Bernhard Hörl, davit: Agile Projekte – manche sagen ja, da bräuchte man überhaupt keine ausgefeilten Verträge mehr, weil Aufgaben und Verantwortung der Beteiligten sich im Alltag viel schneller ändern, als Verträge angepasst werden können. Ist was dran an dieser provokanten These?

Tobias Sedlmeier, Referent ITRT KA: Wer schon einmal das zweifelhafte Vergnügen hatte, im Streitfall eine Partei eines agilen Projekts zu vertreten, bei dem nach dieser These verfahren wurde – und das Projekt ohne sauberen Vertrag startete, sondern nur auf der Basis informeller Absprachen, „selbstgebastelten“ Dokumenten oder Ähnlichem, der weiß, dass dies eine sehr steile These ist.  

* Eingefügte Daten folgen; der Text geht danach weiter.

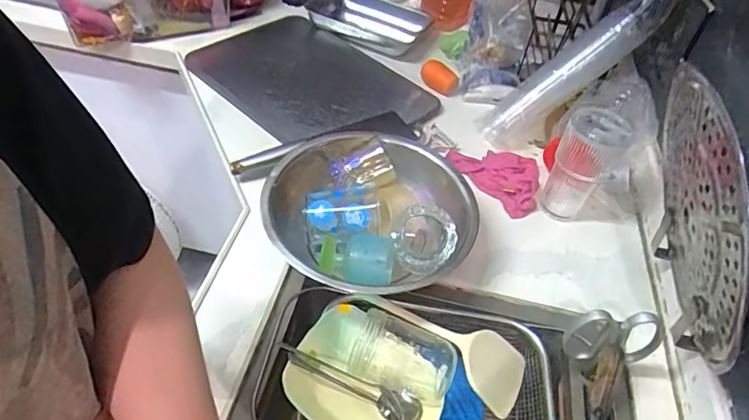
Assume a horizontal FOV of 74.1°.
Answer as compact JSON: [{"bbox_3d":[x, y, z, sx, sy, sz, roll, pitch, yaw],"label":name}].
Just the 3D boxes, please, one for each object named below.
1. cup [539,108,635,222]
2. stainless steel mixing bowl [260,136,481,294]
[{"bbox_3d":[0.313,-0.065,0.757,0.083,0.160,0.075,27,50,17],"label":"cup"},{"bbox_3d":[-0.008,0.004,0.692,0.272,0.100,0.257,4,47,-4],"label":"stainless steel mixing bowl"}]

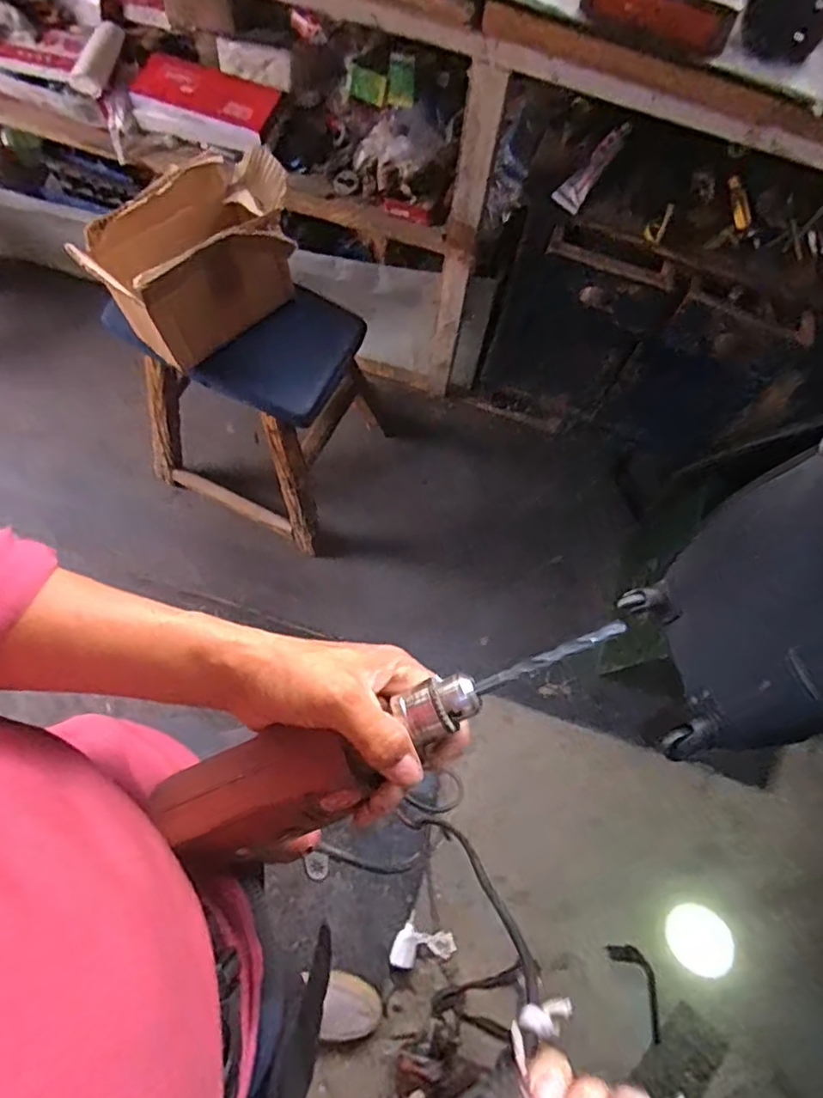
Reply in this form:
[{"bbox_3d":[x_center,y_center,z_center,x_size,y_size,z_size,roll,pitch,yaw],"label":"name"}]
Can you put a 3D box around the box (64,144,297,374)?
[{"bbox_3d":[-0.256,-0.356,0.773,0.245,0.161,0.131,-29,78,-9],"label":"box"}]

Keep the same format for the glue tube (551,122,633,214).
[{"bbox_3d":[0.242,-0.509,0.833,0.035,0.023,0.124,44,107,9],"label":"glue tube"}]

Die These basiert vielmehr auf einer falschen Prämisse: Der Projektvertrag im agilen Projekt soll gerade nicht kleinteilig namentlich benannten Projektbeteiligten Aufgaben oder Verantwortlichkeiten zuweisen. Denn das würde eventuell sogar ungewollt Arbeitnehmerüberlassungsthemen aufbringen. Vielmehr muss der Vertrag die von den Parteien gewollte Methode abbilden und dabei antizipieren, falls sich Rollen ändern können.

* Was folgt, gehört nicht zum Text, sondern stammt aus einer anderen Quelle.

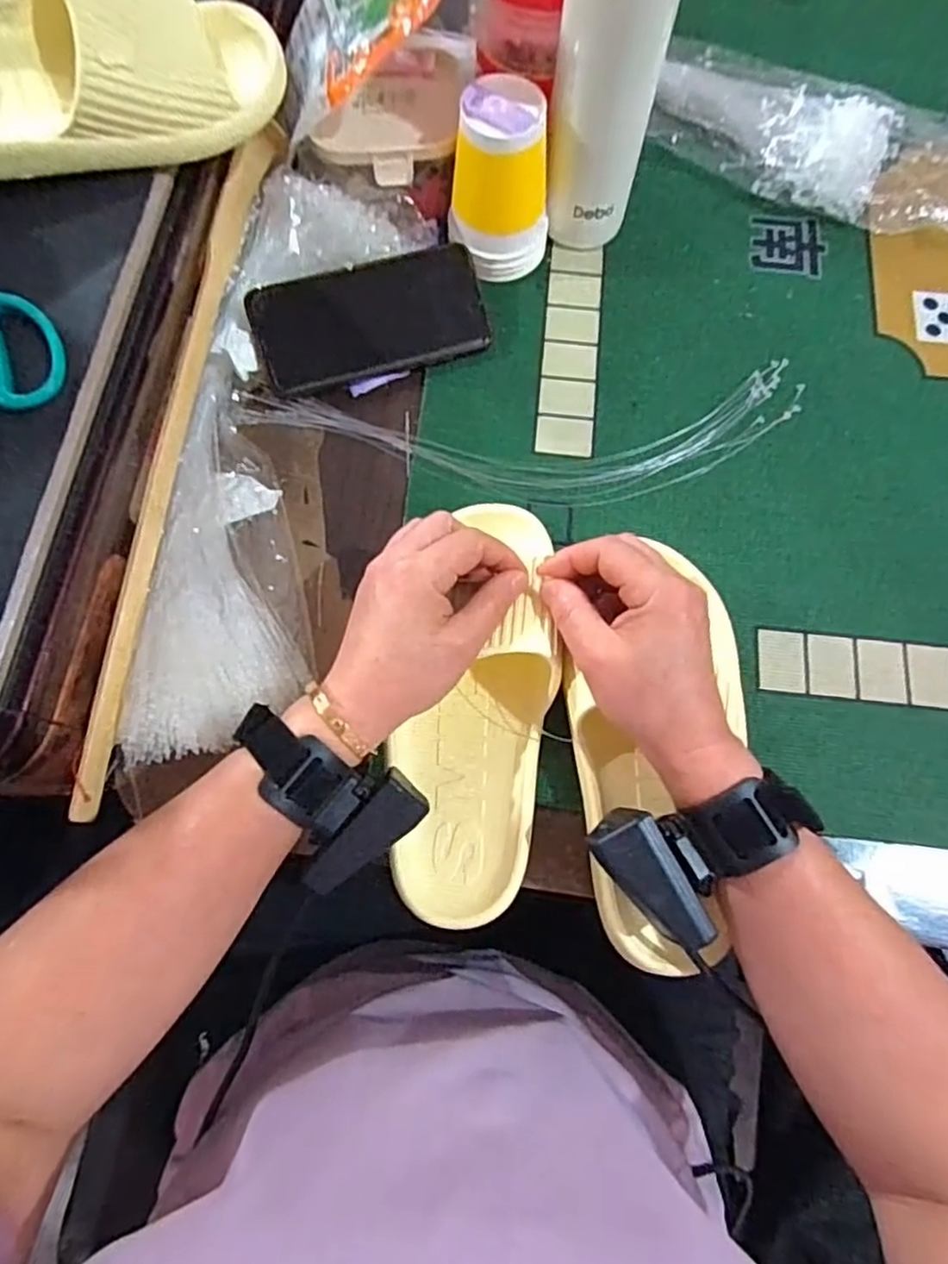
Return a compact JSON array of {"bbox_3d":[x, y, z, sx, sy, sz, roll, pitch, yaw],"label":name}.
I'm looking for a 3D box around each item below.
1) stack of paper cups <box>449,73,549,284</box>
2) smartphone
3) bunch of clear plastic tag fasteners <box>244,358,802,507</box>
[{"bbox_3d":[0.017,-0.301,0.456,0.070,0.103,0.068,7,75,2],"label":"stack of paper cups"},{"bbox_3d":[-0.071,-0.217,0.462,0.155,0.007,0.076,-17,93,-6],"label":"smartphone"},{"bbox_3d":[0.034,-0.132,0.460,0.388,0.006,0.098,-3,75,0],"label":"bunch of clear plastic tag fasteners"}]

Die vertragliche Abbildung der Methode mit Einzelheiten zum Ablauf in den Teilabschnitten des agilen Projekts (den Sprints) sowie die Aufnahme von Regelungen zur Vergütung und Rechteverteilung an den Arbeitsergebnissen sind für die Konflikt- und Risikovermeidung essenziell. Denn nur durch gut durchdachte Regelungen zu diesen Themen lassen sich Minenfelder wie Kostenexplosionen, Arbeitnehmerüberlassung, Miturheberschaft, unklare Rechtsfolgen bei Mängeln, aber auch steuerliche Risiken vermeiden.

Bernhard Hörl, davit: Was muss ich für die anwaltliche Praxis wissen, bevor ich zu einem agilen Projekt berate? Muss ich dafür die agile Projektmethodik selbst beherrschen und womöglich noch programmieren können?

Tobias Sedlmeier, Referent ITRT KA: Coding-Kenntnisse sind für IT-Rechtler immer sinnvoll, aber für die Beratung bei agilen Projekten nicht zwingend erforderlich.

Grundkenntnisse in agilen Projektmethoden sind in jedem Fall ratsam, zum einen, um die von den Beteiligten jeweils gewollte Methode abfragen und im Vertrag umsetzen zu können, zum andern aber auch deshalb, um den in agilen Projekten oft stark abweichenden „Projekt-Sprech“ zu verstehen.

Aus meiner Sicht unerlässlich ist die Vertrautheit mit den rechtlichen Hauptrisiken agiler Projekte – dazu dann mehr beim Karlsruher IT-Rechtstag am 26.03.2022.

Bernhard Hörl, davit: Vielen Dank für das Gespräch – und wir freuen uns schon auf den Vortrag zu einem sehr spannenden hochaktuellen Thema!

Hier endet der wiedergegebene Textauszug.